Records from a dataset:
▶
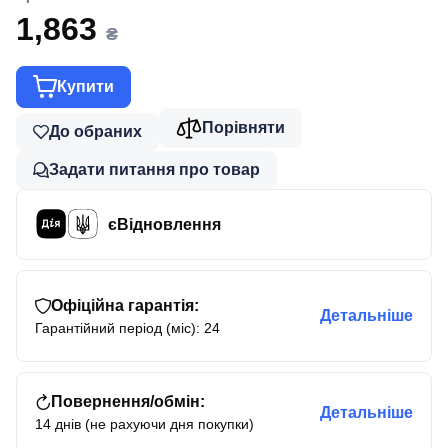
1,863
₴
Купити
Порівняти
До обраних
Задати питання про товар
єВідновлення
Офіційна гарантія:
Детальніше
Гарантійний період (міс): 24
Повернення/обмін:
Детальніше
14 днів (не рахуючи дня покупки)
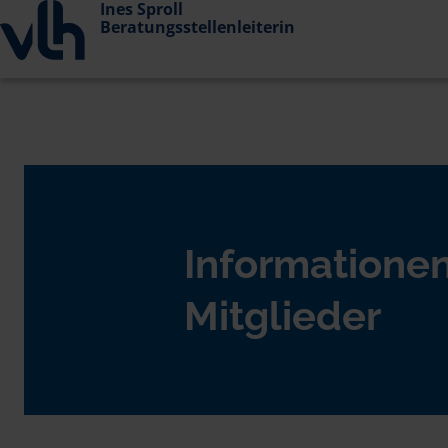
Ines Sproll
Beratungsstellenleiterin
Informationen
Mitglieder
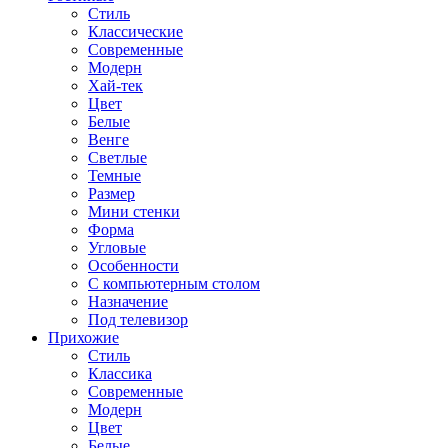
Стиль
Классические
Современные
Модерн
Хай-тек
Цвет
Белые
Венге
Светлые
Темные
Размер
Мини стенки
Форма
Угловые
Особенности
С компьютерным столом
Назначение
Под телевизор
Прихожие
Стиль
Классика
Современные
Модерн
Цвет
Белые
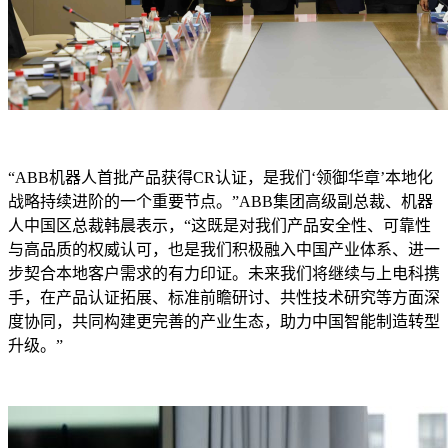
“ABB机器人首批产品获得CR认证，是我们‘领御华章’本地化
战略持续进阶的一个重要节点。”ABB集团高级副总裁、机器
人中国区总裁韩晨表示，“这既是对我们产品安全性、可靠性
与高品质的权威认可，也是我们积极融入中国产业体系、进一
步契合本地客户需求的有力印证。未来我们将继续与上电科携
手，在产品认证拓展、标准前瞻研讨、共性技术研究等方面深
度协同，共同构建更完善的产业生态，助力中国智能制造转型
升级。”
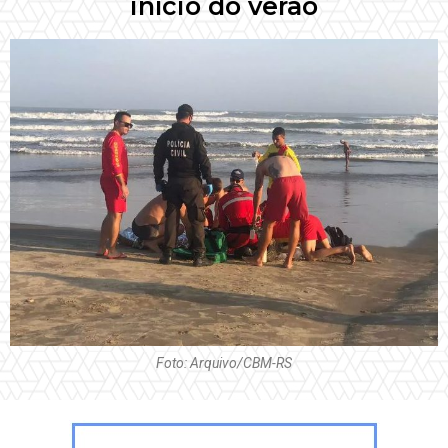
início do verão
Foto: Arquivo/CBM-RS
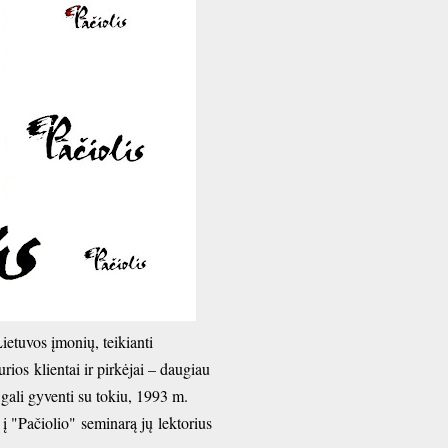
Lietuvos įmonių, teikianti
rios klientai ir pirkėjai – daugiau
gali gyventi su tokiu, 1993 m.
i į "Pačiolio"
seminarą jų
lektorius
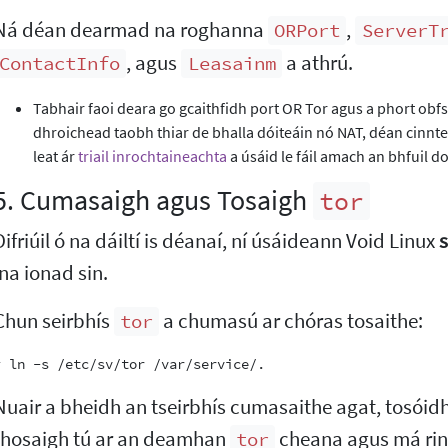
Ná déan dearmad na roghanna
,
ORPort
ServerT
, agus
a athrú.
ContactInfo
Leasainm
Tabhair faoi deara go gcaithfidh port OR Tor agus a phort obfs
dhroichead taobh thiar de bhalla dóiteáin nó NAT, déan cinnte an
leat ár
triail inrochtaineachta
a úsáid le fáil amach an bhfuil do
5. Cumasaigh agus Tosaigh
tor
Difriúil ó na dáiltí is déanaí, ní úsáideann Void Linux
ina ionad sin.
Chun seirbhís
a chumasú ar chóras tosaithe:
tor
Nuair a bheidh an tseirbhís cumasaithe agat, tosóid
thosaigh tú ar an deamhan
cheana agus má rinn
tor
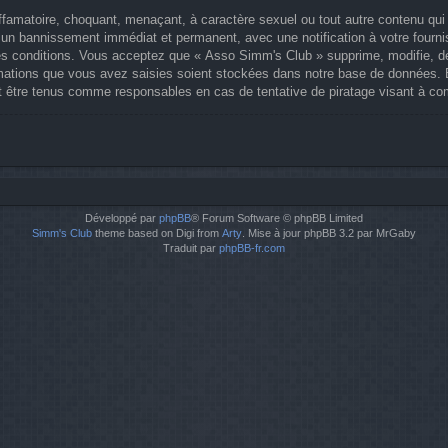
ffamatoire, choquant, menaçant, à caractère sexuel ou tout autre contenu qui
 à un bannissement immédiat et permanent, avec une notification à votre fourn
s conditions. Vous acceptez que « Asso Simm's Club » supprime, modifie, dép
ations que vous avez saisies soient stockées dans notre base de données. Bi
 être tenus comme responsables en cas de tentative de piratage visant à co
Développé par
phpBB
® Forum Software © phpBB Limited
Simm's Club
theme based on Digi from
Arty
. Mise à jour phpBB 3.2 par MrGaby
Traduit par
phpBB-fr.com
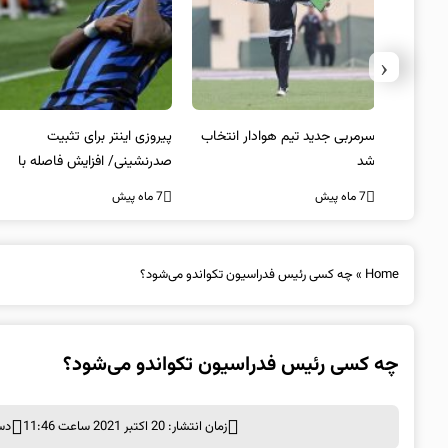
‹
 به فینال
سرمربی جدید تیم هوادار انتخاب
پیروزی اینتر برای تثبیت
شد
صدرنشینی/ افزایش فاصله با
ناپولی
7 ماه پیش
7 ماه پیش
Home
»
چه کسی رئیس فدراسیون تکواندو می‌شود؟
چه کسی رئیس فدراسیون تکواندو می‌شود؟
زمان انتشار: 20 اکتبر 2021 ساعت 11:46
دس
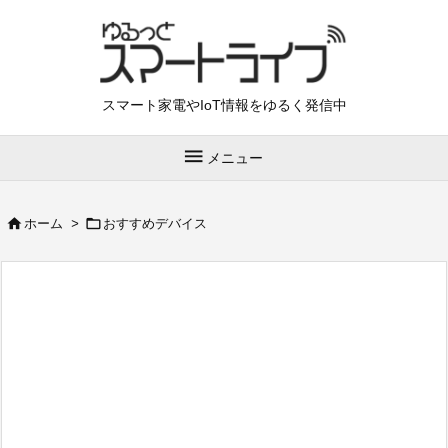
スマート家電やIoT情報をゆるく発信中

メニュー


ホーム
>
おすすめデバイス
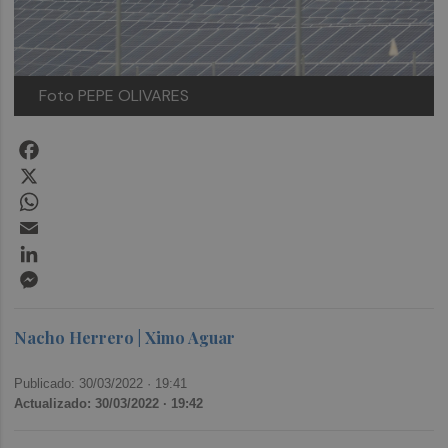
Foto PEPE OLIVARES
Facebook
X
WhatsApp
Email
LinkedIn
Messenger
Nacho Herrero | Ximo Aguar
Publicado: 30/03/2022 ·
19:41
Actualizado: 30/03/2022 · 19:42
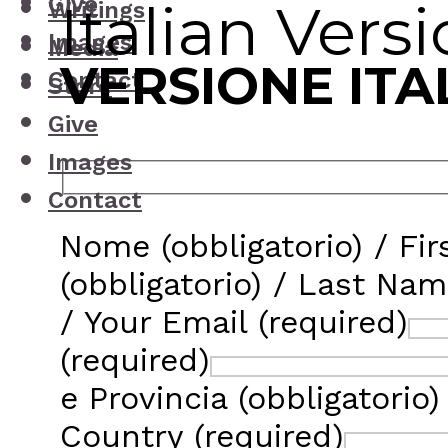
Give
Italian Vers
Writings
Images
Media
VERSIONE ITA
Contact
Store
Give
Images
Contact
Nome (obbligatorio) / Fi
(obbligatorio) / Last Nam
/ Your Email (required)
(required)
e Provincia (obbligatorio)
Country (required)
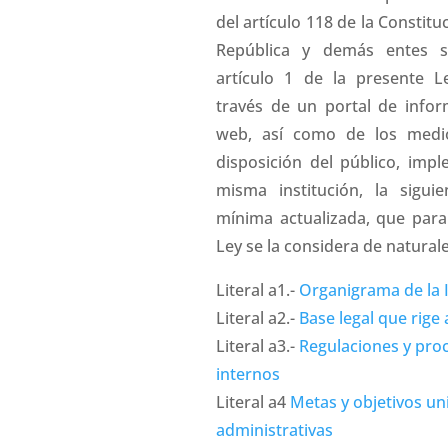
del artículo 118 de la Constituc
República y demás entes s
artículo 1 de la presente L
través de un portal de info
web, así como de los medi
disposición del público, imp
misma institución, la sigui
mínima actualizada, que para
Ley se la considera de naturale
Literal a1.-
Organigrama de la I
Literal a2.-
Base legal que rige a
Literal a3.-
Regulaciones y pro
internos
Literal a4
Metas y objetivos u
administrativas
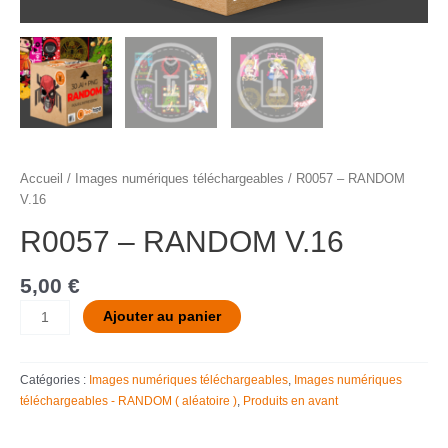
Accueil
/
Images numériques téléchargeables
/ R0057 – RANDOM
V.16
R0057 – RANDOM V.16
5,00
€
Ajouter au panier
Catégories :
Images numériques téléchargeables
,
Images numériques
téléchargeables - RANDOM ( aléatoire )
,
Produits en avant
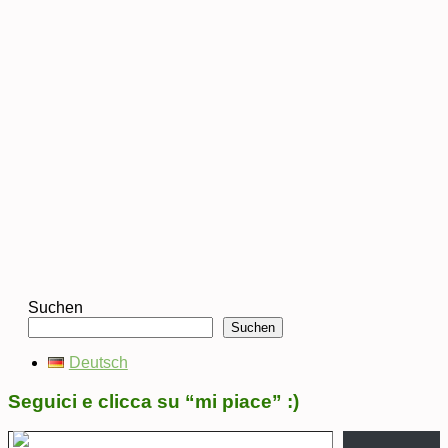
Suchen
Suchen
Deutsch
Seguici e clicca su “mi piace” :)
Digita la tua e-mail...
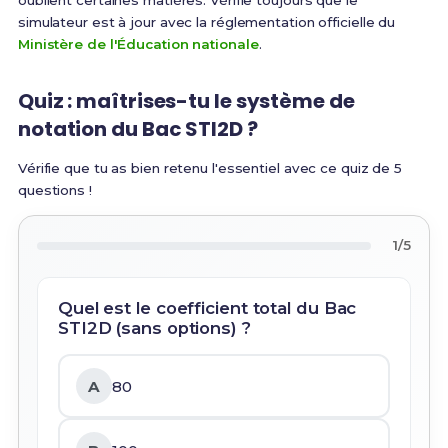
oublient certaines matières. Vérifie toujours que le
simulateur est à jour avec la réglementation officielle du
Ministère de l'Éducation nationale
.
Quiz : maîtrises-tu le système de
notation du Bac STI2D ?
Vérifie que tu as bien retenu l'essentiel avec ce quiz de 5
questions !
1/5
Quel est le coefficient total du Bac
STI2D (sans options) ?
A
80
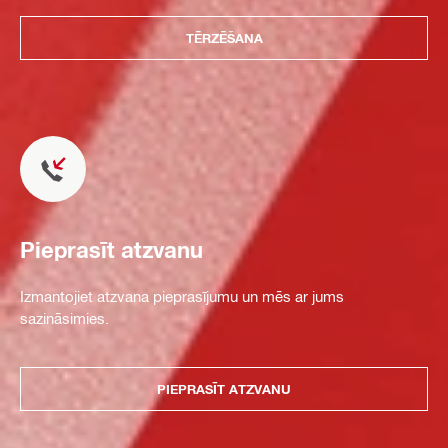
TĒRZĒŠANA
Pieprasīt atzvanu
Izmantojiet atzvana pieprasījumu un mēs ar jums
sazināsimies.
PIEPRASĪT ATZVANU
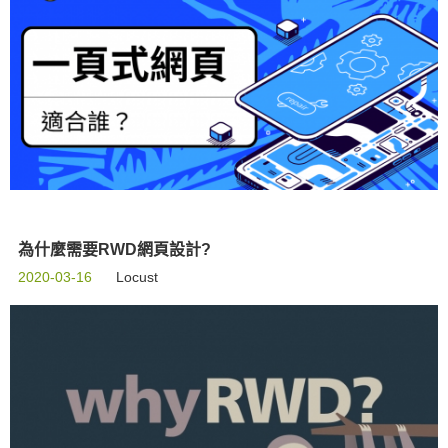
為什麼需要RWD網頁設計?
2020-03-16
Locust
◀
Number of lines above with the word "required": state it alone.

Answer to this problem — 3